If you think centralist in a federation, you will always feel uncomfortable and push for centralist ideas, ideals, and goals.
There is nothing “international” about an organisation. Almost every county has them.
You still need a minimum number of active contributors to keep the communities active. If everyone wants to post to their own community, they should switch to a microblog format, there everyone has their own feed.
Communities consolidation happens all the time (see !fedigrow@lemm.ee ), because people get tired of “shouting into the void” on their community alone, and join forces with other people on a shared community.
I read “new” a lot and on some profiles, it it is my default. I don’t “suffer” from choosing where to post, because I don’t really care that much about upvotes. Most things are a one off share and that’s it - except for questions, then I try to pick the biggest community. There are people to solve their conundrum by just cross-posting to all relevant communities, which is also fine by me.

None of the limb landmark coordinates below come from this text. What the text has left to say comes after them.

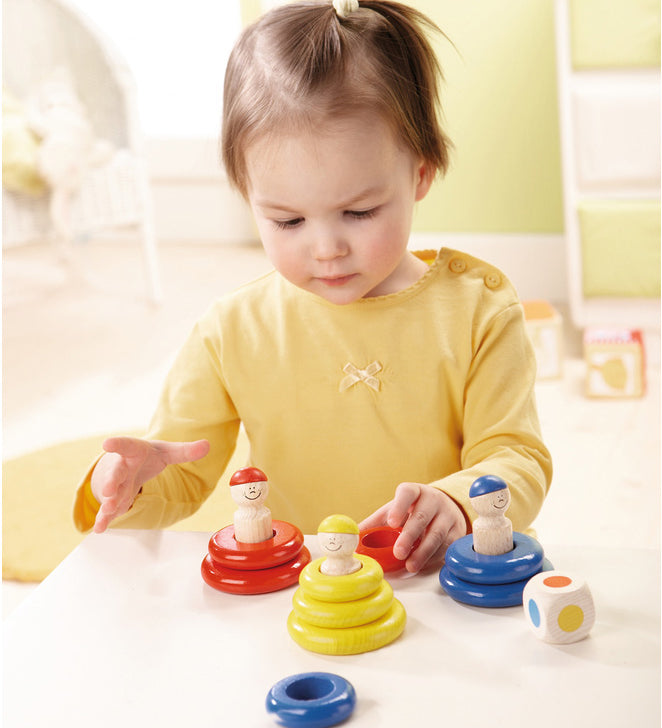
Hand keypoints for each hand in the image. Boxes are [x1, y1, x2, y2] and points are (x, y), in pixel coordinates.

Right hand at [90, 436, 209, 533]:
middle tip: (110, 489)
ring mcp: (116, 485)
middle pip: (116, 473)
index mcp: (133, 451)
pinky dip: (104, 519)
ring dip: (109, 502)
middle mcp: (121, 467)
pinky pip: (108, 509)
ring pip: (111, 494)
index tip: (107, 443)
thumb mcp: (167, 451)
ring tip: (108, 510)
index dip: (117, 443)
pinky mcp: (115, 499)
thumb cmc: (148, 455)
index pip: (126, 445)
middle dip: (112, 481)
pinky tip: (99, 528)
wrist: (129, 463)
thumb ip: (185, 451)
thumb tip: (207, 445)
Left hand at [359, 483, 466, 572]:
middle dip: (409, 536)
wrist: (444, 508)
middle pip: (421, 517)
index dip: (399, 506)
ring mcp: (447, 515)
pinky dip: (433, 557)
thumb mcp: (394, 511)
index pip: (407, 493)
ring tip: (410, 565)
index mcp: (414, 492)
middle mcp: (432, 500)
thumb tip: (353, 536)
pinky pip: (445, 546)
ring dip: (422, 552)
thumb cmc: (413, 510)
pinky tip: (423, 564)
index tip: (392, 522)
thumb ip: (375, 523)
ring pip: (436, 534)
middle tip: (398, 552)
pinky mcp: (456, 532)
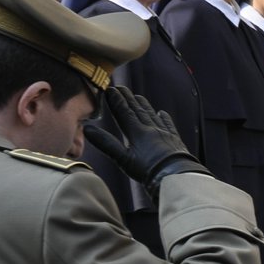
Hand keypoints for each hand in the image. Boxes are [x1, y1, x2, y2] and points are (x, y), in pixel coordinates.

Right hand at [83, 84, 205, 198]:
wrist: (177, 175)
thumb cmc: (149, 170)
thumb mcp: (123, 159)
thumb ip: (106, 143)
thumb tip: (87, 129)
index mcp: (137, 132)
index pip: (124, 112)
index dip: (116, 101)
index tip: (110, 89)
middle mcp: (151, 129)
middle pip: (137, 110)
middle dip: (128, 99)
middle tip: (121, 88)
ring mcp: (164, 133)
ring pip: (152, 115)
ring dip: (143, 105)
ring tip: (138, 97)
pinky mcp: (175, 140)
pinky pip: (168, 125)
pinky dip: (164, 118)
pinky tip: (162, 113)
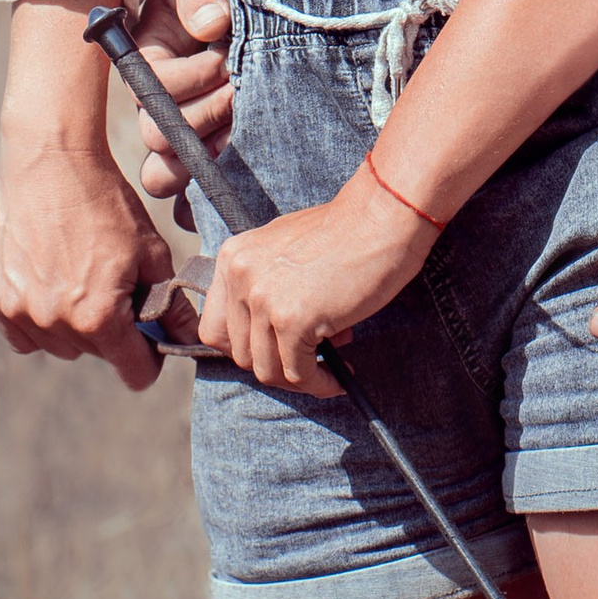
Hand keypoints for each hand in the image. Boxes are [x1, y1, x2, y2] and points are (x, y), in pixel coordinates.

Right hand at [0, 137, 175, 391]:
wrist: (51, 164)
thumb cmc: (107, 204)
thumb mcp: (152, 252)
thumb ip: (171, 304)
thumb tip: (189, 338)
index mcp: (98, 318)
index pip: (134, 373)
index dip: (150, 359)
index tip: (152, 339)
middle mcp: (54, 323)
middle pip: (97, 355)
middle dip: (113, 333)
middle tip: (115, 288)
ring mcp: (19, 313)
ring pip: (60, 346)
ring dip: (74, 327)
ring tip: (81, 279)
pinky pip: (24, 334)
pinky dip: (38, 320)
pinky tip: (51, 284)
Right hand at [130, 0, 232, 217]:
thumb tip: (212, 26)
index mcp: (147, 63)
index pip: (151, 90)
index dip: (191, 79)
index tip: (227, 57)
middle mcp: (157, 106)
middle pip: (156, 138)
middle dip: (204, 116)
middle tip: (241, 93)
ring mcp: (181, 137)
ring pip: (164, 177)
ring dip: (203, 162)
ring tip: (242, 134)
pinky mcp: (208, 160)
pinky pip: (190, 204)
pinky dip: (208, 202)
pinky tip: (243, 187)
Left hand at [199, 174, 434, 397]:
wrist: (382, 216)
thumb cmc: (346, 231)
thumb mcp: (285, 249)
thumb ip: (265, 283)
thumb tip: (268, 332)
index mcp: (233, 258)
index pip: (215, 327)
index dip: (243, 349)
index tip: (272, 353)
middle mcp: (239, 277)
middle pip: (240, 353)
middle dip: (274, 365)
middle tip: (308, 360)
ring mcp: (264, 299)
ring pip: (267, 369)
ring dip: (298, 378)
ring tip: (328, 368)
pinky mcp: (293, 320)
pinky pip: (298, 372)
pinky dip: (319, 382)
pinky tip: (339, 377)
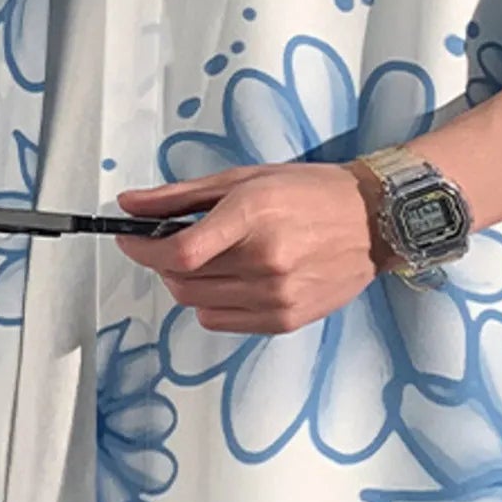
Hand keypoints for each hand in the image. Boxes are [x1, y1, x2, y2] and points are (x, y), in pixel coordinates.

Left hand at [114, 160, 392, 335]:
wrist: (374, 221)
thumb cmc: (308, 191)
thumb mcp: (244, 179)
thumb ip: (180, 196)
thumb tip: (128, 205)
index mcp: (253, 217)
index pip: (180, 251)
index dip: (142, 249)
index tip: (128, 238)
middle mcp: (265, 262)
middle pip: (182, 280)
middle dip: (160, 263)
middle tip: (167, 244)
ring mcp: (277, 296)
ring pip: (197, 304)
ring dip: (185, 283)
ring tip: (204, 260)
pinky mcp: (286, 320)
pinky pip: (221, 321)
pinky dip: (210, 303)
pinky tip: (229, 280)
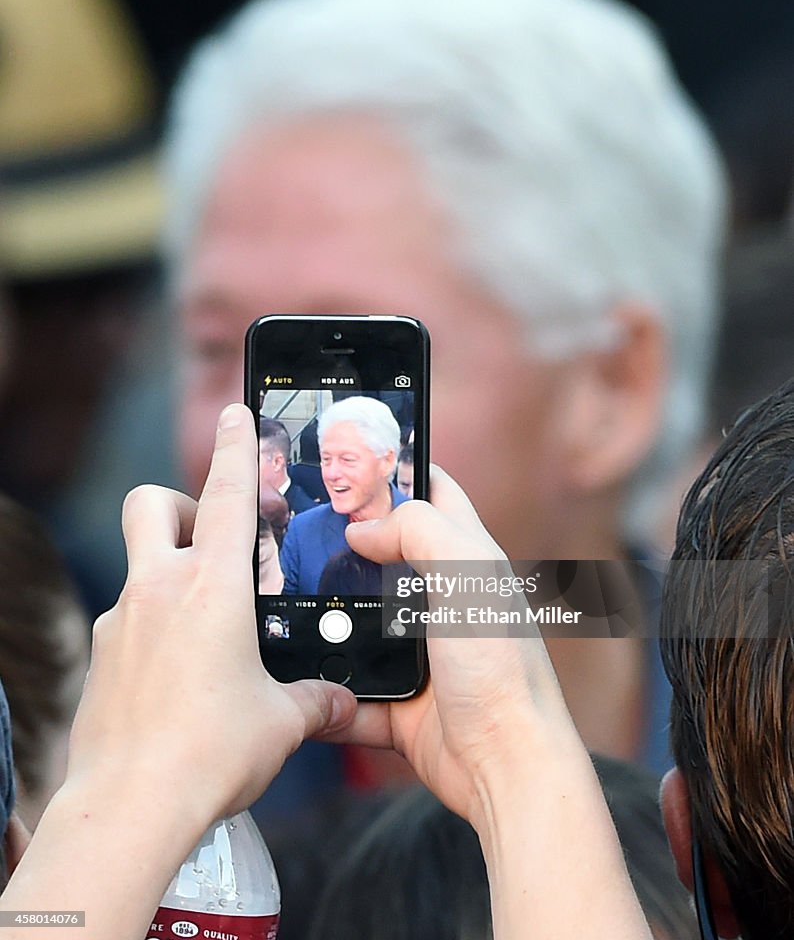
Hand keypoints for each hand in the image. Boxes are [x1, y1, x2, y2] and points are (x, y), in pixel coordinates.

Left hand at [65, 404, 355, 821]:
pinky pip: (127, 619)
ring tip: (209, 621)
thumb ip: (316, 700)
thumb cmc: (208, 753)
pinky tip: (181, 672)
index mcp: (211, 587)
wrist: (129, 808)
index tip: (237, 413)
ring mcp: (120, 622)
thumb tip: (341, 702)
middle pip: (150, 504)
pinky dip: (154, 626)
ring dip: (169, 571)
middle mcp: (158, 590)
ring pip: (137, 564)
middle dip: (181, 503)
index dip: (236, 445)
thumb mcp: (282, 722)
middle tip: (217, 539)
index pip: (228, 492)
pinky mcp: (100, 658)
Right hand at [327, 468, 577, 827]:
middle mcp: (442, 600)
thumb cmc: (503, 672)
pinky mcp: (397, 698)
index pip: (434, 494)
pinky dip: (327, 687)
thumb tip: (362, 529)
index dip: (399, 471)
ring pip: (358, 619)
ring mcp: (418, 651)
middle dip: (344, 542)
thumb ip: (420, 533)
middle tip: (296, 528)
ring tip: (280, 599)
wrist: (505, 768)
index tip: (350, 461)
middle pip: (385, 554)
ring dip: (326, 617)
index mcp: (467, 560)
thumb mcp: (468, 579)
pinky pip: (349, 687)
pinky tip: (298, 677)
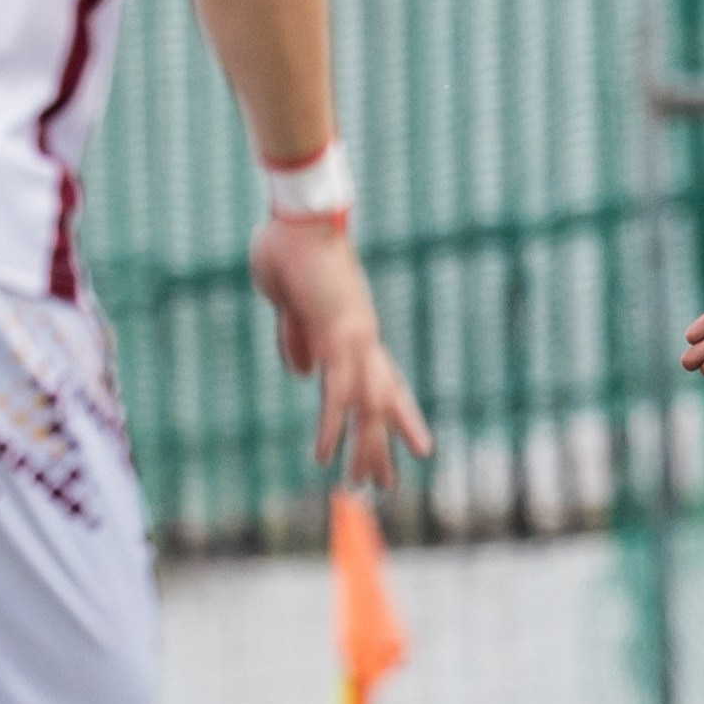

Personally, I’d rather have multiple small and active communities than centralised, large communities with many small and dead communities.
As you see, I’m quite against centralisation and merging, and what-not. It’s probably a thing we disagree on.
If it’s a one off share thing it’s probably fine the way you do it.
I guess our perspectives are different because I’m more active on communities that are active “in the long run”, such as !buyeuropean@feddit.uk, !movies@lemm.ee, !privacy@programming.dev
Also, most of the value of Reddit and Lemmy comes from the comments. Having splintered discussions in several similar communities prevents interesting conversations from happening.
feddit.au would not make sense, last time I checked Australia is not a german speaking countr. lemmy.de was one of the proposed new domains, iirc, but the users eventually chose feddit.org specifically because we did want to make it a clear successor to feddit.de, but we didn’t want to tie it to a country specific tld like .de, .at, or ch to indicate that none of the german speaking countries is “more important” or “prioritized” over the other.
Austria. Dunno what their domain is.
Originally there was feddit.de with wintermute as admin. But when the fediverse needed him most, he disapeared.
Also if i understand it correctly feddit.org is for the german speaking countries (DE, AT & CH), not just germany.
Specifically to accommodate hosting communities like !europe actually. feddit-org is explicitly meant as a de+en (language, not country) instance, adhering to DE/AT/CH law, and hosted in AT.
We had a vote on that topic at some point about that on feddit-de where feddit-org won out against e.g. lemminge-de.
Centralized services are simply easier to understand. And comments are a major issue: !europe here has vastly more comments than the community of the same name on europe-pub. If both become popular, commenters will split up between the two instances, making both communities seem emptier and more disjoint.
In any case, while I am not super happy about the approach that europe-pub takes, I am happy it exists and provides another option, should things fail in another part of the fediverse.
That said, the Fediverse Foundation, i.e. the Austrian non-profit running this instance feels like a very good home for the moment.
It is an issue when the multiple communities have the same content and rules, and just splinter the conversation.
As someone who is doing most of the heavylifting on !buyeuropean@feddit.uk, I would rather have people posting additional content to it than just crossposting the content to a new community where nobody comments.
Examples:
There is no main feddit instance. It can help avoid the calckey problem (calckey.world, the software it ran was originally called calckey, then it rebranded to firefish, then it shut down, and switched to a fork, sharkey). Its just a mix of “fediverse” and reddit.